### Texto em estudo
DST/AIDS

Projeto realiza blitz no Dia Mundial de Combate à Aids

A blitz tem como objetivo conscientizar a população sobre a prevenção e o tratamento da Aids.
Jefferson Sousa e Letícia Sekitani/ Imirante Imperatriz01/12/2014 às 12h08

IMPERATRIZ - Alunos da Universidade Federal do Maranhão (UFMA) e representantes do projeto DST/Aids fazem blitz nesta segunda-feira (1º), Dia Mundial de Combate à Aids, para conscientizar a população sobre a prevenção e tratamento da doença.

O tema da campanha é “Prevenir, testar e tratar”. A ação ocorre no setor do Entroncamento, na Avenida Getúlio Vargas com a marginal da BR-010, e consiste na distribuição de lixeiras para carro e panfleto informativo.

No dia 24 de novembro, foi iniciada a programação de combate à Aids nos postos de saúde, onde foram realizadas testagens para diagnóstico da doença. As ações continuam até o dia 6 de dezembro.

Nesta segunda-feira está sendo realizada a blitz no entroncamento, nesta terça-feira (2), será feita testagem na CCPJ, nos dias 3 e 4 a testagem será feita em homossexuais. No fim de semana, a ação continua no Projeto Reviver.

### Conteúdo do material

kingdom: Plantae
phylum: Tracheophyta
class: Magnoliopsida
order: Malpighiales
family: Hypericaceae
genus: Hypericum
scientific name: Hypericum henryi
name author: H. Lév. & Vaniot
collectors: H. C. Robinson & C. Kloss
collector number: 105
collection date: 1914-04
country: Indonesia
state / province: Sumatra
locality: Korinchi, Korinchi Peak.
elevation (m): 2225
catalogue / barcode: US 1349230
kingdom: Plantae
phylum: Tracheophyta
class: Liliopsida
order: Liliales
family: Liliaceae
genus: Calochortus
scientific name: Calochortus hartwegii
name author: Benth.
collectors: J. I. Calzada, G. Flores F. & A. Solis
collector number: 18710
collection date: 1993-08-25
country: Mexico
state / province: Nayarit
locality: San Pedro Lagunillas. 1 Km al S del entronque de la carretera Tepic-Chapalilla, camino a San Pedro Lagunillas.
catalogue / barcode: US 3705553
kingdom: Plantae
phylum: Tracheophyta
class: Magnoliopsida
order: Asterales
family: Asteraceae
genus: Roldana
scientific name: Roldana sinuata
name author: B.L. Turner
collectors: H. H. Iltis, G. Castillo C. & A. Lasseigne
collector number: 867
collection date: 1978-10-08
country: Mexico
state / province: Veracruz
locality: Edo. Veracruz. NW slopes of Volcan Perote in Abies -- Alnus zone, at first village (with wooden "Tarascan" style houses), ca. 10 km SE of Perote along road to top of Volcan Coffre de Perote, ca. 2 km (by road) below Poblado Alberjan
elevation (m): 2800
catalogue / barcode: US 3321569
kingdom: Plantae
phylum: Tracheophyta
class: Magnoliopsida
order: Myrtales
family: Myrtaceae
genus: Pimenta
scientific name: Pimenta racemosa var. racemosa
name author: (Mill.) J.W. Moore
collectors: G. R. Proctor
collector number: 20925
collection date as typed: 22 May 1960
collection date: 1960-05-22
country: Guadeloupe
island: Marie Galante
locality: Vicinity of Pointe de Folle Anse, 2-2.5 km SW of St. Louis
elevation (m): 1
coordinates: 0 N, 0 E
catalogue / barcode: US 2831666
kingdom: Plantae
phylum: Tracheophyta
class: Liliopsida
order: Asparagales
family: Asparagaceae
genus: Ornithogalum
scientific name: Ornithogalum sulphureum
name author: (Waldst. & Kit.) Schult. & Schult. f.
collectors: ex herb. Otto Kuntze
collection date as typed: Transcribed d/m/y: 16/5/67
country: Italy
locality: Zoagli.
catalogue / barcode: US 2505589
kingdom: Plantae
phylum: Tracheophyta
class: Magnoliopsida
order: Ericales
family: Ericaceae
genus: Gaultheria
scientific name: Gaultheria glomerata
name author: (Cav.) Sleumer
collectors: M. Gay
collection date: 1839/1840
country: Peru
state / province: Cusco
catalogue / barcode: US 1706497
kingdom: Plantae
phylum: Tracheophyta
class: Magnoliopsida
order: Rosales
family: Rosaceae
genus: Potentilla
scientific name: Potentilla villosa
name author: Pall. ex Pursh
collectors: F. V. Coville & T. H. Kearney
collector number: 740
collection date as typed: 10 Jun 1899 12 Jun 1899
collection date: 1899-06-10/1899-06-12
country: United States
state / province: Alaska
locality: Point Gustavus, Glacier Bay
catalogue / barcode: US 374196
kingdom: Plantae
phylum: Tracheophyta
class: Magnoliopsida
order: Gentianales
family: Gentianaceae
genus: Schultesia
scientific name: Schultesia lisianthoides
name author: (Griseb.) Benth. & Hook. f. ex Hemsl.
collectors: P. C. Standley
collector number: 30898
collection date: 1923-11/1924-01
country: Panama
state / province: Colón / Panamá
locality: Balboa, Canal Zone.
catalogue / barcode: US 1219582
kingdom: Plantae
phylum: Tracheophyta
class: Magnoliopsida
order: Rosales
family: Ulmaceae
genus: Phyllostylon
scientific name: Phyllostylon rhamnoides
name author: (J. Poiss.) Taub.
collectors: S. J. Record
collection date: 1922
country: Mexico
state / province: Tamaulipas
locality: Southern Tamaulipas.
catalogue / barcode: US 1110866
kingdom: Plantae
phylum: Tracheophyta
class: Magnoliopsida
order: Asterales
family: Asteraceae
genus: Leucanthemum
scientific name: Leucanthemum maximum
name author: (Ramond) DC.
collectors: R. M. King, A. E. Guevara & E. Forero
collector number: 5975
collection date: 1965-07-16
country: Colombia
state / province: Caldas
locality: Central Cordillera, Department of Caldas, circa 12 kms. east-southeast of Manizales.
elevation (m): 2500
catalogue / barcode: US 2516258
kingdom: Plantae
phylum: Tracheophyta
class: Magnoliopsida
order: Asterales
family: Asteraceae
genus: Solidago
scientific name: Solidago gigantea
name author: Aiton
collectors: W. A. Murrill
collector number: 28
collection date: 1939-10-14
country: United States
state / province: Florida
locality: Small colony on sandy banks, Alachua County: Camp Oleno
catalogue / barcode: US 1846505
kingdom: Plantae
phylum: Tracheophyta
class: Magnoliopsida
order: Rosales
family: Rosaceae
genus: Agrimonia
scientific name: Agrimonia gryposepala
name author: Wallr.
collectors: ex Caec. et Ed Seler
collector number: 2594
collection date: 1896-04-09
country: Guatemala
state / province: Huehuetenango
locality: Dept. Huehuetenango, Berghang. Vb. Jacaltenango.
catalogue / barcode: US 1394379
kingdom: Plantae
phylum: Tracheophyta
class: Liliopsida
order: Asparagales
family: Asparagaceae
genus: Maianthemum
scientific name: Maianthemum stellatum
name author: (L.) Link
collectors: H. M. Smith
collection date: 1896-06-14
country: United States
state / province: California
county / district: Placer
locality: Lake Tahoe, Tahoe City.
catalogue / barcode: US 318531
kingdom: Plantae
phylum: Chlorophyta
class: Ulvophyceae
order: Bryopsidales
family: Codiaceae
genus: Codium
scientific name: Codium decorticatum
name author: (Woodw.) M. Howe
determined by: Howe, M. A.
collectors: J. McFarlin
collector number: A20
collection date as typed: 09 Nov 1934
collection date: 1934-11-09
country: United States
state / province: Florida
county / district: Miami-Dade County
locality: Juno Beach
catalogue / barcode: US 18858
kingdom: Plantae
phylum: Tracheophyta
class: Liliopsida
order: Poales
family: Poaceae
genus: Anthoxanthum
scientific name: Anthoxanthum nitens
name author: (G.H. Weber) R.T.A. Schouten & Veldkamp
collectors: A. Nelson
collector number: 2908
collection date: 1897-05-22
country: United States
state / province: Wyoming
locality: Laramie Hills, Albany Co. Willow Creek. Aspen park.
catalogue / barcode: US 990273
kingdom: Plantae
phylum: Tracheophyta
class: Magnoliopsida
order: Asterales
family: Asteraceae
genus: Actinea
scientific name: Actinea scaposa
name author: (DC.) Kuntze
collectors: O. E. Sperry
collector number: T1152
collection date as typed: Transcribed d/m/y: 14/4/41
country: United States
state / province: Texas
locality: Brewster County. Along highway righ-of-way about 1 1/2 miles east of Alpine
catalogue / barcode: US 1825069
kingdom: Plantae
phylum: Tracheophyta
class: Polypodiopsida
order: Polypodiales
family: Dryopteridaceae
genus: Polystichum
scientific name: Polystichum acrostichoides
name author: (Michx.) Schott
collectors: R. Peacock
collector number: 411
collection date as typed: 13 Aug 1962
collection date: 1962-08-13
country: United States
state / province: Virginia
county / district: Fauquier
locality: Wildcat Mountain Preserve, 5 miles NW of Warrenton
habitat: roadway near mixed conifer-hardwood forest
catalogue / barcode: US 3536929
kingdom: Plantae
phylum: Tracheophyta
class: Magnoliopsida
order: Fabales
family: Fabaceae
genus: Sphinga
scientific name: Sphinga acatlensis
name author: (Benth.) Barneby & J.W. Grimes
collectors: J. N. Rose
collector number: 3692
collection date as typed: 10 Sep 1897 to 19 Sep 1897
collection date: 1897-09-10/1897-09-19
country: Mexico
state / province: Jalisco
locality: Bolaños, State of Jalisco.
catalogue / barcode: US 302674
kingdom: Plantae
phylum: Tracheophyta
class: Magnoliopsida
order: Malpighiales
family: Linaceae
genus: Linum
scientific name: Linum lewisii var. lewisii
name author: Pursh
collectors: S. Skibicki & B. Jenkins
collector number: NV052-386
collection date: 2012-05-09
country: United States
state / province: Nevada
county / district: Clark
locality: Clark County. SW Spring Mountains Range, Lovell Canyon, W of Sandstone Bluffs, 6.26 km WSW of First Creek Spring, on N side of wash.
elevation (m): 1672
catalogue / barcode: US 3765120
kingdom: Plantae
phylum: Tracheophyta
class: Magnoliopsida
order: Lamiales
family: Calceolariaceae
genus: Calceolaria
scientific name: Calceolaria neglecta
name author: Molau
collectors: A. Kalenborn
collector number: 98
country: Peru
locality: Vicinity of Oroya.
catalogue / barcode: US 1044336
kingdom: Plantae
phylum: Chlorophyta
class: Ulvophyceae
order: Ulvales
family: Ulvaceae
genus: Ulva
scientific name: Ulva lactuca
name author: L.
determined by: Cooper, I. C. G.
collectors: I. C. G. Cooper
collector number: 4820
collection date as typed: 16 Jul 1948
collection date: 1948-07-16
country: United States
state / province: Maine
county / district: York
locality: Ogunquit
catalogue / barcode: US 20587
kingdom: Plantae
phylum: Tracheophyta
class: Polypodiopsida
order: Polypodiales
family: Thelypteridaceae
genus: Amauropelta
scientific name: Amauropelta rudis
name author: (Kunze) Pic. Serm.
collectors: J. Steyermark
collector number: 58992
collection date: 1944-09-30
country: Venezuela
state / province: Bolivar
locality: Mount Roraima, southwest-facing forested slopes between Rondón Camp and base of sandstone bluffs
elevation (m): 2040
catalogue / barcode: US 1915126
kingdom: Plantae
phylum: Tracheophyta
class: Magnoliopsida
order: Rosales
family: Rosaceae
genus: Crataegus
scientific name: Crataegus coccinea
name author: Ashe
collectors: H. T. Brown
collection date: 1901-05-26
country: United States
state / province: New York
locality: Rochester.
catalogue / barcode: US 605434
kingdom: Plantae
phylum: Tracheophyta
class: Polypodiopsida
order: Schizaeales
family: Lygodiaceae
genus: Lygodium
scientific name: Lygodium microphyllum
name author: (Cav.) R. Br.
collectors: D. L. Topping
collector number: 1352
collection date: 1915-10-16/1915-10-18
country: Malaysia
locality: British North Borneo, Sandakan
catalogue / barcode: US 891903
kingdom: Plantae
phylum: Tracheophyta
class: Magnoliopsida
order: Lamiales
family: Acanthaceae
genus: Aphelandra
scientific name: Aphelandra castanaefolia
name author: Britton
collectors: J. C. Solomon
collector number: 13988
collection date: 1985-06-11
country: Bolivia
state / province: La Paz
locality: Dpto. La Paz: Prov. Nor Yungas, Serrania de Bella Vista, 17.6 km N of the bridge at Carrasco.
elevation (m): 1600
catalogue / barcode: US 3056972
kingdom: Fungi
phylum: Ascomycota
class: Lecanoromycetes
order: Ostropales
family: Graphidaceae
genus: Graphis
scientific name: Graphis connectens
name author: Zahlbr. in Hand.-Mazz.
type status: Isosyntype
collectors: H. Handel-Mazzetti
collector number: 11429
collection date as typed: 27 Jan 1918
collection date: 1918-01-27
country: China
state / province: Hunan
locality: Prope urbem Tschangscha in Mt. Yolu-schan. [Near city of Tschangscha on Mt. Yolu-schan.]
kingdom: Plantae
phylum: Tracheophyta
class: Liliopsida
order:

### Objetivo da tarefa
Reescreva o trecho da notícia sobre a blitz que começa em "Jefferson Sousa e" e termina em "tratamento da doença.", trocando "Alunos" por "Estudantes".

### Resposta da tarefa
Jefferson Sousa e Letícia Sekitani/ Imirante Imperatriz01/12/2014 às 12h08

IMPERATRIZ - Estudantes da Universidade Federal do Maranhão (UFMA) e representantes do projeto DST/Aids fazem blitz nesta segunda-feira (1º), Dia Mundial de Combate à Aids, para conscientizar a população sobre a prevenção e tratamento da doença.